Não é coincidência que o título original de Feliz Aniversário seja Fête de Famille, “Festa de Família”, em tradução livre do francês. Este é o nome do clássico filme inaugural do movimento Dogma 95 dirigido pelo dinamarquês Thomas Vinterberg. Mais de vinte anos depois, Cédric Kahn escreve, atua e dirige o longa-metragem que conta também a história de uma desastrada reunião familiar, mas, agora, com foco na França.

O longa-metragem traz Catherine Deneuve no papel de Andréia, a matriarca de uma família classe-média francesa. O seu aniversário, entretanto, é marcado por desavenças com a chegada de sua filha Claire (Emmanuelle Bercot), que há muito tempo não visitava a família. A discórdia está colocada quando ela dá um ultimato para a venda da casa, comprando, em parte, com o dinheiro dela.

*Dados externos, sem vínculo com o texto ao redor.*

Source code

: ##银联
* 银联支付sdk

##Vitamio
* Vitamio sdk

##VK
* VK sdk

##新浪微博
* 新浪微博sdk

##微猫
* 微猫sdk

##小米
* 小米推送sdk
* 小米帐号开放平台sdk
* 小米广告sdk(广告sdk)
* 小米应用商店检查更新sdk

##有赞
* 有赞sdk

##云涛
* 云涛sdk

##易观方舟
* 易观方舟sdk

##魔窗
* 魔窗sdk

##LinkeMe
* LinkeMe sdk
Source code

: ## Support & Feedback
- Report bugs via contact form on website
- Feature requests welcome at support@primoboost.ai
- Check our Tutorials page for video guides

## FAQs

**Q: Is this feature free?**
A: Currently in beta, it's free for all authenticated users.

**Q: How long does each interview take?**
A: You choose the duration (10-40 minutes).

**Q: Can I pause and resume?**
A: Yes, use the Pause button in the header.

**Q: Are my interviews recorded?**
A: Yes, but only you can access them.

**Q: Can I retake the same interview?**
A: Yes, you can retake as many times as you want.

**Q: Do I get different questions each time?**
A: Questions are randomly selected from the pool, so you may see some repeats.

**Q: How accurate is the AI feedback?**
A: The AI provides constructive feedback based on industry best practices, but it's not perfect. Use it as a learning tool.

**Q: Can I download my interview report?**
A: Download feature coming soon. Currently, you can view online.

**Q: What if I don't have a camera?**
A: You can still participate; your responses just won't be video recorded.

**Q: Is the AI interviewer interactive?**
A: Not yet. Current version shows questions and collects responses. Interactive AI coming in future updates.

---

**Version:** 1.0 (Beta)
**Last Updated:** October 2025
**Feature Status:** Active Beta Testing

Se Festa de Família, de Vinterbeg, desnudava as hipocrisias e desavenças de uma família aparentemente normal com o estilo cru, quase documental, do Dogma 95, Feliz Aniversário o faz com uma linguagem mais convencional e grandes atores. Entretanto, cita o filme dinamarquês com a presença de um cineasta fracassado na família, que pretende registrar em vídeo toda a celebração. O longa-metragem de Kahn tenta tirar o mesmo véu de uma família normal, e consegue, da sua própria maneira: expondo as dificuldades em se lidar com uma pessoa que esteja fora dos eixos e também o racismo velado com o namorado negro da filha adolescente.

Com uma presença marcante de Emmanuelle Bercot, Feliz Aniversário não tem a genialidade do filme de Vinterberg, mas diverte com bom humor.